Tip 4 | Drought Repair

If drought persists into the fall, you’ll want to water your lawn a couple times a week and do so long enough to soak the soil several inches deep. To take care of your lawn, aerate it from time to time and when you water it, make sure to do it slowly and with some kind of sprinkler system or hose. Do the same for your plants, but the best thing you can do to protect your plants and flowers during drought conditions is to use mulch. Lastly, during hot and dry conditions, it is a good idea to conserve water in any way possible. See our full list of lawn drought tips for more details.

Tip 5 | Weed Control

Weeds such as dandelions, thistles, clover, and weed grasses are one of the most common lawn problems. Large numbers of weeds are normally an indication of a lawn suffering from poor nutrient levels. Fertilizer is the ideal solution in such cases. Frequent mowing at a high cutting height acts as an additional defense against the growth of weeds by preventing access to the light needed for germination. Using good-quality seed is also a factor that should not be overlooked. In addition, carrying out regular and deep aerating is an effective method of preventing weeds from invading in the first place. However, digging weeds out which have taken hold remains the best, and often only, solution.

Tip 6 | Leaf Control

Leaves are synonymous with fall, so remove leaves from your lawn regularly to prevent suffocating the turf. Blow off walks frequently to prevent slippery conditions. Powered blowers and shredder vacs relieve the strain of clearing driveways, paths and lawns, and the latest STIHL models make clearing leaves a breeze. Blow leaves into a pile before collecting them up with a STIHL shredder vac or by hand. Mowing over leaves is one of the quickest and easiest ways to clear them from your lawn. Your lawn mower must have good suction power and be a collecting model.
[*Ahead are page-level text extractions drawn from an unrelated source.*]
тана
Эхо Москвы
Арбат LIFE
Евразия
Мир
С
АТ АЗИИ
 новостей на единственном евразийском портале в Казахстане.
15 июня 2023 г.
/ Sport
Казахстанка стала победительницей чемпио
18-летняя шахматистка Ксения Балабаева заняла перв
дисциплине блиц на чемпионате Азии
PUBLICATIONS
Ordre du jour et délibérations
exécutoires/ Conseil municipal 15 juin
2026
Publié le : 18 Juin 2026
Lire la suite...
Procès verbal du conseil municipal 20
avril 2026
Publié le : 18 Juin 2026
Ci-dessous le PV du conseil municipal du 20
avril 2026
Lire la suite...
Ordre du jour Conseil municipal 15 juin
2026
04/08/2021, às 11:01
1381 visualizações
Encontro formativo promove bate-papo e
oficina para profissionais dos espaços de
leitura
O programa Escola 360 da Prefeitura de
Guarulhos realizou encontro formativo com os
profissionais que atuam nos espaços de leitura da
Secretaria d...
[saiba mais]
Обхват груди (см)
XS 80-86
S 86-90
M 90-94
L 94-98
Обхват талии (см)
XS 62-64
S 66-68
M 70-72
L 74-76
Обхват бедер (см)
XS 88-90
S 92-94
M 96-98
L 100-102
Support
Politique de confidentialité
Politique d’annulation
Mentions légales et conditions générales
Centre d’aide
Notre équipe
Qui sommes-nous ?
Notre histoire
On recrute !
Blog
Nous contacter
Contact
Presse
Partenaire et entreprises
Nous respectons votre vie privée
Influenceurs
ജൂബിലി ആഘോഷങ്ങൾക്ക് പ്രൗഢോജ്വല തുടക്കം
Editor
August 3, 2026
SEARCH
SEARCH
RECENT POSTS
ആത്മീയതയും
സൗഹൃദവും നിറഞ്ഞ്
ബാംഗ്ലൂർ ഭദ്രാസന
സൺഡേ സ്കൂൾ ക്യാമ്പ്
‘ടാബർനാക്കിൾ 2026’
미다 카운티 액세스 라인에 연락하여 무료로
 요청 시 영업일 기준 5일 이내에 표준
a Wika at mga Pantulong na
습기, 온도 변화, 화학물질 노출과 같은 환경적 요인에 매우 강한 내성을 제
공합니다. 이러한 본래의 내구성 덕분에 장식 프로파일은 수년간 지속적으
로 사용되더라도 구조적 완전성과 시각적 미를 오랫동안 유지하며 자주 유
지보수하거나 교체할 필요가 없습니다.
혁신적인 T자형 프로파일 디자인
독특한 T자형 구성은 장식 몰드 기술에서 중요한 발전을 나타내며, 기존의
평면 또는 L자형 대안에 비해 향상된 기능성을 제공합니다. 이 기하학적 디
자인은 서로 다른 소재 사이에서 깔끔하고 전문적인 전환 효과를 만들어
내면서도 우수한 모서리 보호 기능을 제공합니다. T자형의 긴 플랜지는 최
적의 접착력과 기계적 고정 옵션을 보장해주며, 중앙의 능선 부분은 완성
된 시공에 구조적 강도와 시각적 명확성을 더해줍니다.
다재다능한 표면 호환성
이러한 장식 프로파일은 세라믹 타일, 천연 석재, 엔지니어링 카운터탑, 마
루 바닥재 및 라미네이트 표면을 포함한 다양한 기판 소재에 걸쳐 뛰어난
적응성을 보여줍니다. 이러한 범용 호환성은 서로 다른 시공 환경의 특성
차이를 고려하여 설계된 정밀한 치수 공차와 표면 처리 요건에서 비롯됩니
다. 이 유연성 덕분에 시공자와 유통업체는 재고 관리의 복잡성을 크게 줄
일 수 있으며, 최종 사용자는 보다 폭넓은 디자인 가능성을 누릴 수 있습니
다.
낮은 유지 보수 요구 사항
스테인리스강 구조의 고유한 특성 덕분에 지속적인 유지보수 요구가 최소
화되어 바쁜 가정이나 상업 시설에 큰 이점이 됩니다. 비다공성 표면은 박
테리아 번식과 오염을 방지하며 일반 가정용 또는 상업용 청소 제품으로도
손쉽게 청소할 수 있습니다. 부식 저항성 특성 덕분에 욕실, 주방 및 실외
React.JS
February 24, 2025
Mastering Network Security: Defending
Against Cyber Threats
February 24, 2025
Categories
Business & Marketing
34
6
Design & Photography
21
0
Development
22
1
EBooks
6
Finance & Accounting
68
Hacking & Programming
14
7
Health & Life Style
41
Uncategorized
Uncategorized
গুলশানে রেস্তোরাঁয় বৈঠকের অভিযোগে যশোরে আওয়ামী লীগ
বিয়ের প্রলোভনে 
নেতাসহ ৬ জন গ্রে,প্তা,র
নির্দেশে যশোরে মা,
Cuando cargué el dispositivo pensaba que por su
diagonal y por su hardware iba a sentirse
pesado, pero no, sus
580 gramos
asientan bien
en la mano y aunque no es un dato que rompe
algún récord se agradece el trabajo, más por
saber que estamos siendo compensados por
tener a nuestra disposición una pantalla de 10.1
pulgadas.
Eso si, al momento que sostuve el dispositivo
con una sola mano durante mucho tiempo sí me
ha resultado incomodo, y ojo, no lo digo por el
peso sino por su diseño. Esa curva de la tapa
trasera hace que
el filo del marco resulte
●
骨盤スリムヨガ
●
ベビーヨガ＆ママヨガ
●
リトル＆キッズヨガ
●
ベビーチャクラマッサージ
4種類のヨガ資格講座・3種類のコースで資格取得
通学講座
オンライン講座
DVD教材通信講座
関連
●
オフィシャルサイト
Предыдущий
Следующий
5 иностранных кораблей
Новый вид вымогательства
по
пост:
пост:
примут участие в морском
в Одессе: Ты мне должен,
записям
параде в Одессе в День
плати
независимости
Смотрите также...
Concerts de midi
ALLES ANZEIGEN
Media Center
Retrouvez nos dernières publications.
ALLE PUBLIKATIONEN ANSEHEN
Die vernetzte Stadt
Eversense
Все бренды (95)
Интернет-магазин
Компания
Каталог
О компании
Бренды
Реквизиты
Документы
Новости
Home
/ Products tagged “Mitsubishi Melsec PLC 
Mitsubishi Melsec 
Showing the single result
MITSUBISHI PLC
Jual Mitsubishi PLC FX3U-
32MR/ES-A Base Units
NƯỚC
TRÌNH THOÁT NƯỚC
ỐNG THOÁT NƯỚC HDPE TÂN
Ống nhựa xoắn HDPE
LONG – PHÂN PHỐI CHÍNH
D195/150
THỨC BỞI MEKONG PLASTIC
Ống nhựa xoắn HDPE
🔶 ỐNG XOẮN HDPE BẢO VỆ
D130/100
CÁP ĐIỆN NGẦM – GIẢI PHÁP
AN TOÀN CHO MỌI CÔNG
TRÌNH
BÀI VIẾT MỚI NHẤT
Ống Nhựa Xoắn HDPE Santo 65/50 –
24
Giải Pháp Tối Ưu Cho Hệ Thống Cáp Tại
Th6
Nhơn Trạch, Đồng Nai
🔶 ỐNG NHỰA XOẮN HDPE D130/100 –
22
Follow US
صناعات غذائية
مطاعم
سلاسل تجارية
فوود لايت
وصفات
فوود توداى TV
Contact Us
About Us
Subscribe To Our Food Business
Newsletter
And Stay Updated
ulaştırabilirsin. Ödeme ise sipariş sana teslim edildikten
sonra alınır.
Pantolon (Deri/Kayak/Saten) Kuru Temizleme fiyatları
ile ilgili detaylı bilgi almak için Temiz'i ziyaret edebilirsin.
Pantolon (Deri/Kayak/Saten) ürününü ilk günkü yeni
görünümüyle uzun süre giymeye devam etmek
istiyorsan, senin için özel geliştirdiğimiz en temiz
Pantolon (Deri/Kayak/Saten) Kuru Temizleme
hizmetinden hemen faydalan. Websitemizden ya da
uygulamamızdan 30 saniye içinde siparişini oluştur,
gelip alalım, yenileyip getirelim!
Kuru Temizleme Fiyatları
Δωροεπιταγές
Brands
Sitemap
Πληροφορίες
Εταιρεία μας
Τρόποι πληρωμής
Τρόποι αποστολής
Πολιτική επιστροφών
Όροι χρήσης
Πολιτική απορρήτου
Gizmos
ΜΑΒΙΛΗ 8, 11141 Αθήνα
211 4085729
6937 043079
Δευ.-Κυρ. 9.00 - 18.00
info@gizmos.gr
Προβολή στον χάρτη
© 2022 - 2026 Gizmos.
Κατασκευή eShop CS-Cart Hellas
Tip 7 | Add Color for Spring

Fall is the best time to plant spring-blooming bulbs. A rewarding strategy is to plant several different varieties as different bulbs have different bloom times, which means you can enjoy the fruits of your hard work all spring long. Additionally, it is a good practice to plant a wide range of varieties and colors to account for those that may not come up.

Tip 8 | Pruning

When the heat of summer has passed, take a good look at all of the shrubs and ground cover on your property and give them one last pruning (either hand snipping for natural appearance, or shearing when appropriate). Get them ready to ‘put to bed’ for a long winter. Be sure to cut back perennials to near soil level, once they begin to change colors, and take proper steps to ensure that your plants are not distressed from pruning, especially shrubs and trees. Observe limbs that create visibility and clearance issues for foot or vehicle traffic. Consider pruning to improve security. Are there limbs that are susceptible during upcoming winter storms? Prune now before limbs break and create new problems.

Tip 9 | Mulching

Freshly mulched beds give a polished finish and help protect through winter. After all pruning is completed and leaves are removed, fresh mulch gives a nice finished look for the coming holiday season. Many landscaping professionals prefer fall mulching to retain soil moisture, suppress weed growth and protect bare soil from erosion. Fall mulching also insulates soil and plant roots, protecting them from colder temperatures.

By: David Snodgrass, President, Dennis’ 7 Dees Landscaping and Garden Centers

About David Snodgrass

David Snodgrass serves as president of Dennis’ 7 Dees Landscaping and Garden Centers, a family-run business now in its fourth generation of serving clients in Oregon. In addition to offering landscape design, installation and maintenance services, the garden centers provide a variety of hands-on educational events to the community.